■ Data records ■
◇ ◇ ◇ ◇ ◇ ◇ ◇

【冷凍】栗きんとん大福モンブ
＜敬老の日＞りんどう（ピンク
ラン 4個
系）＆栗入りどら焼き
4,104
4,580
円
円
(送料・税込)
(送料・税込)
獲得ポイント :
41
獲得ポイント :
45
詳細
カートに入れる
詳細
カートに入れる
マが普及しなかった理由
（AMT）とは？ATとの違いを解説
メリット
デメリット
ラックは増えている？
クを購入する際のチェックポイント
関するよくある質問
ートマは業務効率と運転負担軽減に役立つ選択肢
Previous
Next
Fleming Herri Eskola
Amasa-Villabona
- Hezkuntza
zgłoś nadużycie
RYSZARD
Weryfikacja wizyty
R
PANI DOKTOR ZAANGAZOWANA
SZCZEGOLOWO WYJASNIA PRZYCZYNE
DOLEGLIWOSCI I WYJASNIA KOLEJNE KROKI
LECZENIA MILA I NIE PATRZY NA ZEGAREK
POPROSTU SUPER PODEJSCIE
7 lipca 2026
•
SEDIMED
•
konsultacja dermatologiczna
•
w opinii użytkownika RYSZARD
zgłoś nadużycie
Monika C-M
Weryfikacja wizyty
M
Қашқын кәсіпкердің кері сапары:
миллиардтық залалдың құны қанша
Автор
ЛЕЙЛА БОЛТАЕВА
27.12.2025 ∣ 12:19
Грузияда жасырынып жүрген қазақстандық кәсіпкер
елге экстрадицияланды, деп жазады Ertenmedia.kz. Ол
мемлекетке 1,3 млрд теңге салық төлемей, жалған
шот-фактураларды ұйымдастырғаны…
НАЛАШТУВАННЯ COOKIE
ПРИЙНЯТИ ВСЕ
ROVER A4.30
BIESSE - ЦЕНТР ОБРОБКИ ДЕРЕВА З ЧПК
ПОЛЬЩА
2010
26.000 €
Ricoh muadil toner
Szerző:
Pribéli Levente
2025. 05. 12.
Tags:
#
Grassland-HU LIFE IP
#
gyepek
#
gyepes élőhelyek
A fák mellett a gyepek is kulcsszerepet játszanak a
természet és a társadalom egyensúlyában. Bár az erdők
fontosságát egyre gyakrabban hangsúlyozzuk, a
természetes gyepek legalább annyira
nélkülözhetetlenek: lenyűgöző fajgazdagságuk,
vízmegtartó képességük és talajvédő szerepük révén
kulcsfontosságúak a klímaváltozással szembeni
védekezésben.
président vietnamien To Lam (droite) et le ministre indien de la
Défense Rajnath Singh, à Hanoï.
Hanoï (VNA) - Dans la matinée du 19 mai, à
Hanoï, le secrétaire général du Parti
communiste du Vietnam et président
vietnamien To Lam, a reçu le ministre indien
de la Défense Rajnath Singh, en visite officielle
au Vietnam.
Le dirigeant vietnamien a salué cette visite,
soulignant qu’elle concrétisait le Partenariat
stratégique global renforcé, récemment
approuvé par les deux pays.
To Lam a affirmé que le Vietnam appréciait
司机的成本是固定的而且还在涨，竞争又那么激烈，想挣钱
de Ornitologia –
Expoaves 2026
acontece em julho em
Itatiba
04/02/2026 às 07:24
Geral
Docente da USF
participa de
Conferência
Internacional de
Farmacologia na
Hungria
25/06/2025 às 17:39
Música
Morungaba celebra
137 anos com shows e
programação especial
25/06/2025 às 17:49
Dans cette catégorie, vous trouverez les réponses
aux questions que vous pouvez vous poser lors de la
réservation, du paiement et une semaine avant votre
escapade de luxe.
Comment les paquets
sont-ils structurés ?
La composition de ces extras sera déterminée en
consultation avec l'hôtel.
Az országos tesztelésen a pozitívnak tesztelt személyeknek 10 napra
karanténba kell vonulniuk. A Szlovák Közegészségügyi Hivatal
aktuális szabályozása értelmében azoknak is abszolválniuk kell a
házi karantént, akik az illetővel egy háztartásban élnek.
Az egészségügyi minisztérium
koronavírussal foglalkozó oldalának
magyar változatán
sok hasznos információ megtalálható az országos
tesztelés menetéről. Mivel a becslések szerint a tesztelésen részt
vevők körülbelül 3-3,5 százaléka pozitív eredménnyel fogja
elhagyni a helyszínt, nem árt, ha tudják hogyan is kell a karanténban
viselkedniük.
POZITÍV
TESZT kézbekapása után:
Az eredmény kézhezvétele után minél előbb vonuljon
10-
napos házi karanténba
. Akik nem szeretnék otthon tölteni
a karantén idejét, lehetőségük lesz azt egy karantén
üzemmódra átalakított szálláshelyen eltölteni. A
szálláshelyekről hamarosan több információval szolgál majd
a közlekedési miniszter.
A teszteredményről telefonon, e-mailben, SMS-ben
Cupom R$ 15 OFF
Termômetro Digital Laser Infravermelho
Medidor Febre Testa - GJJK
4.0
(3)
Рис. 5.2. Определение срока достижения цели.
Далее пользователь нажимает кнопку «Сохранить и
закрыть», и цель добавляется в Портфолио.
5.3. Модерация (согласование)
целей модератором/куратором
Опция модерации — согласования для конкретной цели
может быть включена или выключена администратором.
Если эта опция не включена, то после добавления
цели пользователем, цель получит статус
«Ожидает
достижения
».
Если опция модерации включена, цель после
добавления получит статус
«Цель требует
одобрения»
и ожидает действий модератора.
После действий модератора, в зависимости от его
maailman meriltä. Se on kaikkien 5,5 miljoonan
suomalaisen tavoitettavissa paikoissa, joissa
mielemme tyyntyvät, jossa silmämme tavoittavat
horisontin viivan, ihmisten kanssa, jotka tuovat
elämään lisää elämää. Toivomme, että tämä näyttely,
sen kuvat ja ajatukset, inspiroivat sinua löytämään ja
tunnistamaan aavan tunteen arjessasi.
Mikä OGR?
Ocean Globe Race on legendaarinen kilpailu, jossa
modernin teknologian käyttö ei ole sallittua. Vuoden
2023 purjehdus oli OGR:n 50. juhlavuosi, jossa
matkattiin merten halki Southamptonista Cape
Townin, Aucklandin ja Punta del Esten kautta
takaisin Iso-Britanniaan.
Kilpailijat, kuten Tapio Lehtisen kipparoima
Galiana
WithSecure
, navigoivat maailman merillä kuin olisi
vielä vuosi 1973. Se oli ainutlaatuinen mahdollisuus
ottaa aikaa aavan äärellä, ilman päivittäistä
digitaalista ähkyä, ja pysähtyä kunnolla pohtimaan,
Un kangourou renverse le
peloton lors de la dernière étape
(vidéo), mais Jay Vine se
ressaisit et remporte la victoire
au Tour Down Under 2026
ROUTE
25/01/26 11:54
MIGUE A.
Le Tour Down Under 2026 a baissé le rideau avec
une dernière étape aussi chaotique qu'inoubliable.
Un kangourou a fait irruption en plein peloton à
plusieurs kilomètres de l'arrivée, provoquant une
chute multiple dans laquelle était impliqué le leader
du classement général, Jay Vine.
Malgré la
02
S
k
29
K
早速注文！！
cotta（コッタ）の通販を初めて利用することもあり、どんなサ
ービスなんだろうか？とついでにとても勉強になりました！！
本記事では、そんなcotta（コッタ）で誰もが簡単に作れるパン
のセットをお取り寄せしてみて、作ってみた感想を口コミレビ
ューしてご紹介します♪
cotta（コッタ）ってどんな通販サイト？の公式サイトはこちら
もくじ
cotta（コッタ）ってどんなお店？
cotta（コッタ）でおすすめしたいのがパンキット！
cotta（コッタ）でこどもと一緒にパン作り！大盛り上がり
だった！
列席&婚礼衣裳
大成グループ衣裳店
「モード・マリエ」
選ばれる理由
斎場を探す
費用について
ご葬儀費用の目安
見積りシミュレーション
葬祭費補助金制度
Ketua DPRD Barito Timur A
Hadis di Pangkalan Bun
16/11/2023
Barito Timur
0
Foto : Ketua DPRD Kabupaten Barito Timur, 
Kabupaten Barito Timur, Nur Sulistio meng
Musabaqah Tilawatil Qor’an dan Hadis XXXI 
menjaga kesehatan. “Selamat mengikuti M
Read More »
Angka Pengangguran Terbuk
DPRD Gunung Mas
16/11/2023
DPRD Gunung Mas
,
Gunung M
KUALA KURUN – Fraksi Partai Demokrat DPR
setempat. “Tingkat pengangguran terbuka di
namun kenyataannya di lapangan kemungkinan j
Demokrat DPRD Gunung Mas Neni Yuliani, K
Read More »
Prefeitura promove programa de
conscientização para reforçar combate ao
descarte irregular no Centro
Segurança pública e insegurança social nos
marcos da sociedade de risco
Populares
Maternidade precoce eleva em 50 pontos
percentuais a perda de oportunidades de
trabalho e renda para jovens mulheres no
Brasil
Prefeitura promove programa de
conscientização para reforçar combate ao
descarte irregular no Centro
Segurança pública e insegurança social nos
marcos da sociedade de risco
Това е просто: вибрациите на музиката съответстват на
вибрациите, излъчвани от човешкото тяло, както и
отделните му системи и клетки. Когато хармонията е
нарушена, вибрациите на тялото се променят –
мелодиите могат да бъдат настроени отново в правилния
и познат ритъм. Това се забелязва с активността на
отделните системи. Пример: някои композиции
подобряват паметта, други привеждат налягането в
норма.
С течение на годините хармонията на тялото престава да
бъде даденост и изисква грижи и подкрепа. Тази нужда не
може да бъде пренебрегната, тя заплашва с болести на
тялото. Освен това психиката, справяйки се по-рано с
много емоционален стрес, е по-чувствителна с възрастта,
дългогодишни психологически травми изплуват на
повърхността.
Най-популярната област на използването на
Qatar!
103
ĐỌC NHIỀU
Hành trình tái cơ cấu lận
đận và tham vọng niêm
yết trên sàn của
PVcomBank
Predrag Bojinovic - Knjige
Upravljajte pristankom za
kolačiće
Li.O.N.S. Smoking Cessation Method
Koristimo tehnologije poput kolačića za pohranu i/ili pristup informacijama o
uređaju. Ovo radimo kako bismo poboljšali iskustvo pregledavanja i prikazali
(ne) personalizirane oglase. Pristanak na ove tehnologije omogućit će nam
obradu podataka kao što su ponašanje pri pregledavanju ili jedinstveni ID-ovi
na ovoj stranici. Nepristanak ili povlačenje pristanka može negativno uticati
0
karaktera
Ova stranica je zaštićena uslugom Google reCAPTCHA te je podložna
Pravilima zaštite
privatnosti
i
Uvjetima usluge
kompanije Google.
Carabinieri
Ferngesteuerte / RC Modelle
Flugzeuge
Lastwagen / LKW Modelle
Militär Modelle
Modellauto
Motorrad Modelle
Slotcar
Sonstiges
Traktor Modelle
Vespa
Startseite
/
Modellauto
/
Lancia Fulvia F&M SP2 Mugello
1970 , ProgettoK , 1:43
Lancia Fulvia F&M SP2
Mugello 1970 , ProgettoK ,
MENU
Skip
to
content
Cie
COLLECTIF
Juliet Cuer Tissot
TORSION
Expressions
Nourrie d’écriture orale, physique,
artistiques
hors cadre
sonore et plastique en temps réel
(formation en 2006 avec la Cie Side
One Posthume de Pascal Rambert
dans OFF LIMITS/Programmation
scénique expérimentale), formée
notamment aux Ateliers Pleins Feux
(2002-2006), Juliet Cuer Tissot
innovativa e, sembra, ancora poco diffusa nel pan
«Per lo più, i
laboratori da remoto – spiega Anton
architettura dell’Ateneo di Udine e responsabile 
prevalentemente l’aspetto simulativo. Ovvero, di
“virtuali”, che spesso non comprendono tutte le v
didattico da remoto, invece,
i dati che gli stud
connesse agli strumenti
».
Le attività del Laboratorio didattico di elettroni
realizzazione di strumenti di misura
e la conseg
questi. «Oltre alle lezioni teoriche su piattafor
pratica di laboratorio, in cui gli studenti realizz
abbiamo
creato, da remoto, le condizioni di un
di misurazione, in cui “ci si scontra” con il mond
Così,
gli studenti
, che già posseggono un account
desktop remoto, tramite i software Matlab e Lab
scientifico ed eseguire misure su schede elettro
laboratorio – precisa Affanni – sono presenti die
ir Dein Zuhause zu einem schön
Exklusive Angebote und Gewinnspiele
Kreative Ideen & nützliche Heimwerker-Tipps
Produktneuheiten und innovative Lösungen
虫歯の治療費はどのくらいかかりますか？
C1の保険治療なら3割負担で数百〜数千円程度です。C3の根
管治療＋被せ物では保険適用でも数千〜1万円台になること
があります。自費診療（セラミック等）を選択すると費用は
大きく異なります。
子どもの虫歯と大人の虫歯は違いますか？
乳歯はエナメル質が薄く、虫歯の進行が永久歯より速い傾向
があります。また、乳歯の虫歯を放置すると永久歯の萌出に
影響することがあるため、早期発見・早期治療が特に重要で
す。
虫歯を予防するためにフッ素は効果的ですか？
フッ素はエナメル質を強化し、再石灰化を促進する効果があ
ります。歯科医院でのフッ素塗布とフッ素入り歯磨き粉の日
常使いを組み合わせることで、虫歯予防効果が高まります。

◇ ◇ ◇ ◇ ◇ ◇ ◇

■ Directions ■
Filter the data for the string "vietnamien" and copy every line that has it.

■ Your solution ■
président vietnamien To Lam (droite) et le ministre indien de la
vietnamien To Lam, a reçu le ministre indien
Le dirigeant vietnamien a salué cette visite,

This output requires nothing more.